Reclassifying uncertainty: Molecular advances in the evaluation of thyroid nodules

Dear Editor,

Fine-needle aspiration (FNA) cytology is widely accepted as the first-line diagnostic tool for thyroid nodules due to its simplicity, cost-effectiveness, and minimal invasiveness.^[1] However, its limitations, especially in cases with indeterminate cytologic features, have long posed challenges in clinical decision-making.^[1,2] These indeterminate results may lead to diagnostic uncertainty, often resulting in either overtreatment (e.g., surgery for benign disease) or undertreatment of malignancy.^[2]

Over the past decade, the integration of molecular diagnostics into thyroid cytopathology has transformed the management of these nodules.^[3] Molecular testing enhances morphologic interpretation, bridging the diagnostic gap, particularly in indeterminate categories.^[3,4] Cytopathologists are now transitioning from purely morphologic assessments to a more integrated, molecularly informed approach.

Approximately 10–30% of thyroid FNA specimens are classified as indeterminate according to the Bethesda System, particularly Category III atypia of undetermined significance and Category IV follicular neoplasm.^[1] These reflect cellular atypia insufficient for a definitive benign or malignant diagnosis. The uncertainty often leads to diagnostic lobectomy, which may later prove unnecessary, especially when final histopathology reveals benign disease. Such procedures carry risks and may require lifelong thyroid hormone therapy, adding to patient stress and healthcare burden.

Molecular testing has become an important adjunct in these scenarios, helping refine malignancy risk and enabling individualized decision-making.^[3] Although certain mutations (e.g., telomerase reverse transcriptase [TERT] promoter, turner protein 53 [TP53]) may have prognostic implications, the primary role of molecular diagnostics in cytology remains diagnostic, clarifying indeterminate cases and informing surgical planning.^[5]

Advancements in molecular profiling have clarified the genetic architecture of thyroid tumors [Table 1].^[4] Broadly, thyroid neoplasms can be grouped into two molecular categories:

• BRAF V600E-like tumors (e.g., classical papillary thyroid carcinoma [PTC]): These activate the mitogen-activated protein kinase pathway, exhibit infiltrative growth, are more likely to metastasize to lymph nodes, and show reduced radioactive iodine avidity.^[4,6]

• RAS-like tumors (e.g., follicular thyroid carcinoma, noninvasive follicular neoplasm with papillary like nuclear features (NIFTP), and follicular variant PTC): These display follicular architecture and typically behave indolently.^[4]

High-risk mutations such as TERT promoter, TP53, and rearranged during transfection/PTC rearrangements are implicated in tumor dedifferentiation and are associated with poor outcomes, particularly in poorly differentiated and anaplastic thyroid carcinomas.^[7]

The main value of molecular diagnostics in thyroid FNA lies in its ability to reclassify indeterminate lesions into actionable categories.^[3,5] Several commercial platforms – such as ThyroSeq v3 and Afirma genomic sequencing classifier – have been validated for use on FNA material.^[3,8] These platforms employ deoxyribonucleic acid/ribonucleic acid-based methods to detect point mutations, gene fusions, and expression profiles.
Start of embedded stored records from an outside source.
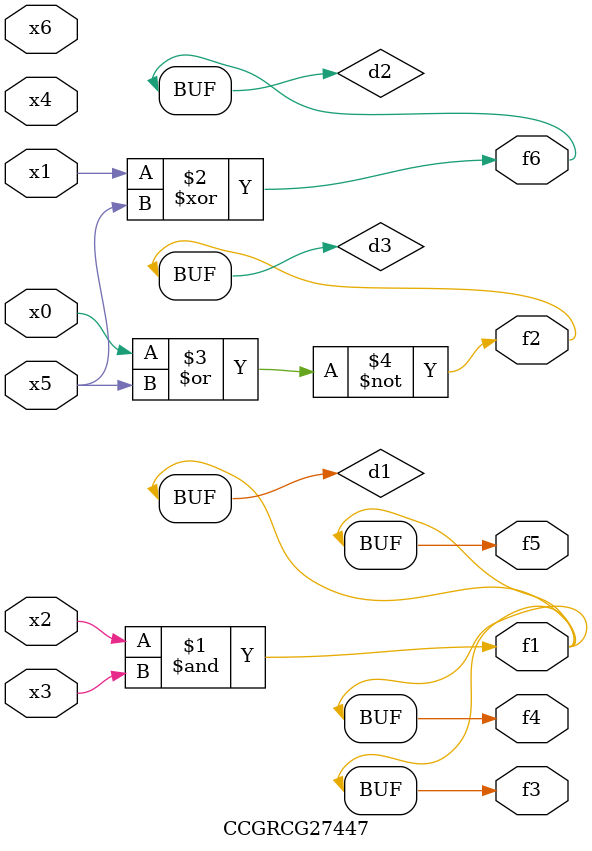
<source format=v>
module CCGRCG27447(
	input x0, x1, x2, x3, x4, x5, x6,
	output f1, f2, f3, f4, f5, f6
);

	wire d1, d2, d3;

	and (d1, x2, x3);
	xor (d2, x1, x5);
	nor (d3, x0, x5);
	assign f1 = d1;
	assign f2 = d3;
	assign f3 = d1;
	assign f4 = d1;
	assign f5 = d1;
	assign f6 = d2;
endmodule

</source>
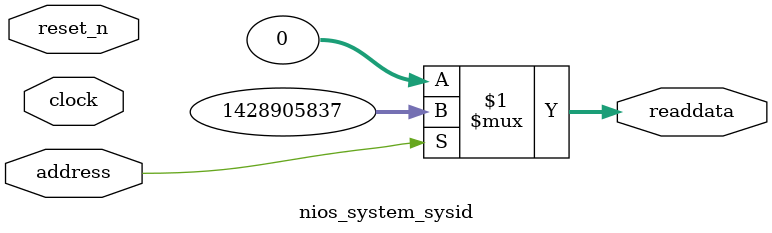
<source format=v>

`timescale 1ns / 1ps
// synthesis translate_on

// turn off superfluous verilog processor warnings 
// altera message_level Level1 
// altera message_off 10034 10035 10036 10037 10230 10240 10030 

module nios_system_sysid (
               // inputs:
                address,
                clock,
                reset_n,

               // outputs:
                readdata
             )
;

  output  [ 31: 0] readdata;
  input            address;
  input            clock;
  input            reset_n;

  wire    [ 31: 0] readdata;
  //control_slave, which is an e_avalon_slave
  assign readdata = address ? 1428905837 : 0;

endmodule




</source>
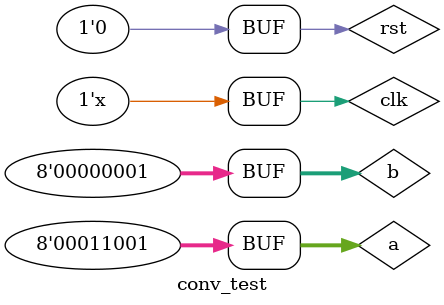
<source format=v>
module conv_test;
   // parameter N = 5;
    //parameter M = 5;
    
    reg clk, rst;
    reg [7:0] a, b;
    wire [7:0] out;
    wire done;
    
    // Instantiate the convolution module
    conv_2d #(5,3) uut (
        .clk(clk), 
        .rst(rst), 
        .a(a), 
        .b(b), 
        .out(out), 
        .done(done)
    );
    
    // Clock generation
    always #5 clk = ~clk; // 10ns clock period
    
    initial begin
        // Initialize signals
        clk = 0;
        rst = 1;
        #100;
        
        
        
        rst = 0; // Deassert reset after some time
        
        // Apply inputs sequentially with proper timing
        #3 a = 8'd1; b = 8'd1;
        #20 a = 8'd2; b = 8'd0;
        #20 a = 8'd3; b = 8'd1;
        #20 a=8'd4; 
        #20 a = 8'd5;
        #40 a = 8'd6; b = 8'd0;
        #20 a=8'd7; b = 8'd1;
        #20 a=8'd8; b = 8'd0;
        #20 a=8'd9;
        #20 a=8'd10;
        #40 a=8'd11;b = 8'd1;
        #20 a=8'd12;b = 8'd0;
        #20 a=8'd13;b = 8'd1;
        #20 a=8'd14;
        #20 a=8'd15;
        #40 a=8'd16;
        #20 a=8'd17;
        #20 a=8'd18;
        #20 a=8'd19;
        #20 a=8'd20;
        #40 a=8'd21;
        #20 a=8'd22;
        #20 a=8'd23;
        #20 a=8'd24;
        #20 a=8'd25;

    end
    
endmodule

</source>
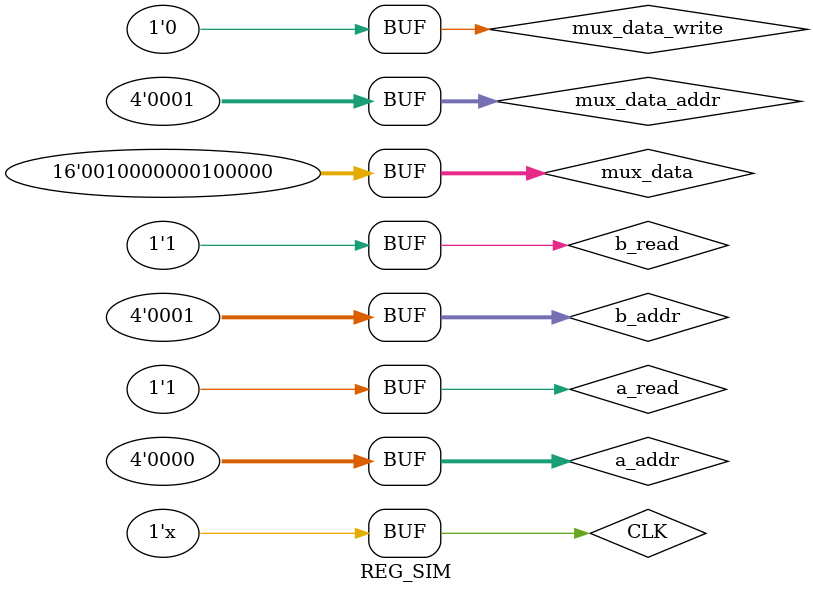
<source format=v>
`timescale 1ns / 1ps

module REG_SIM();

//Inputs to UUT
reg         CLK;

reg [15:0]  mux_data;
reg [3:0]   mux_data_addr;
reg         mux_data_write;

reg [3:0]   a_addr;
reg         a_read;

reg [3:0]   b_addr;
reg         b_read;

//Outputs to UUT
wire [15:0] a_data;
wire [15:0] b_data;

wire [2:0] flag;

REGBANK UUT(
.CLK            (CLK),
.mux_data       (mux_data),
.mux_data_addr  (mux_data_addr),
.mux_data_write (mux_data_write),

.a_addr         (a_addr),
.a_read         (a_read),

.b_addr         (b_addr),
.b_read         (b_read),

.a_data         (a_data),
.b_data         (b_data),

.flag           (flag)


);

//For CLK generation
always #5 CLK = ~CLK;
initial CLK = 1'b0;

initial begin
    //#5;
    mux_data = 16'h1010;
    mux_data_addr = 4'h0;
    
    mux_data_write = 1'b1;
    
    
    #10;    //simulates controller changing states
    mux_data_write = 1'b0;
    #10;
 
    mux_data = 16'h2020;
    mux_data_addr = 4'h1;
    
    mux_data_write = 1'b1;
    
    #10     //change state
    mux_data_write = 1'b0;
    
    a_addr = 4'h0;
    a_read = 1'b1;
    
    b_addr = 4'h1;
    b_read = 1'b1;
    
    /*
    #15 b_read = 0;
    
    #10 b_read = 1;
    #10 a_read = 0;
    #10 a_read = 1;
    */


/*
    mux_data = 16'h1010;
    mux_data_addr = 4'h0;
    
    {mux_data_write, a_read, b_read} = 3'b100;
    
    #20;
    
    mux_data = 16'h2020;
    mux_data_addr = 4'h1;
    
    #20;
    a_addr = 4'h0;
    {mux_data_write, a_read, b_read} = 3'b010;
    
    #20;
    b_addr = 4'h1;
    {mux_data_write, a_read, b_read} = 3'b001;
    
    //{mux_data_write, a_read, b_read} = 3'b011;

*/
end


endmodule

</source>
High negative predictive values (>90%) have been demonstrated in Bethesda III/IV categories, enabling clinicians to avoid unnecessary surgeries.^[8] Conversely, detection of high-risk mutations (e.g., BRAF V600E or TERT promoter) supports more aggressive surgical approaches.

From a cytopathologist’s standpoint, pre-analytical factors are critical – adequate cellularity, proper fixation, and prompt processing are necessary to ensure valid molecular results. Many platforms are optimized to work on residual material, even after smears have been made.^[3,9]

One of the most impactful developments in the field has been the reclassification of the non-invasive follicular variant of papillary thyroid carcinoma (NIFTP). Previously considered carcinoma, NIFTP is now viewed as a borderline neoplasm due to its indolent behavior and non-invasive nature.^[10] Molecular testing played a pivotal role in this shift, showing that NIFTPs are predominantly RAS-mutant, lacking aggressive markers like BRAF V600E. Although NIFTP may cytologically fall into Bethesda IV, molecular findings can help guide more conservative management.^[3,10]

To conclude, molecular diagnostics have transformed thyroid cytopathology from a purely morphologic field into one rooted in precision medicine. Cytopathologists now play a key role in merging traditional cytology with molecular insights to improve diagnostic accuracy and guide personalized care. Hence, by adopting molecular tools, optimizing specimen handling, and fostering multidisciplinary collaboration, cytology laboratories can significantly enhance early and accurate thyroid cancer diagnosis. The microscope of today must not only visualize cells but also decode the genetic narratives within them.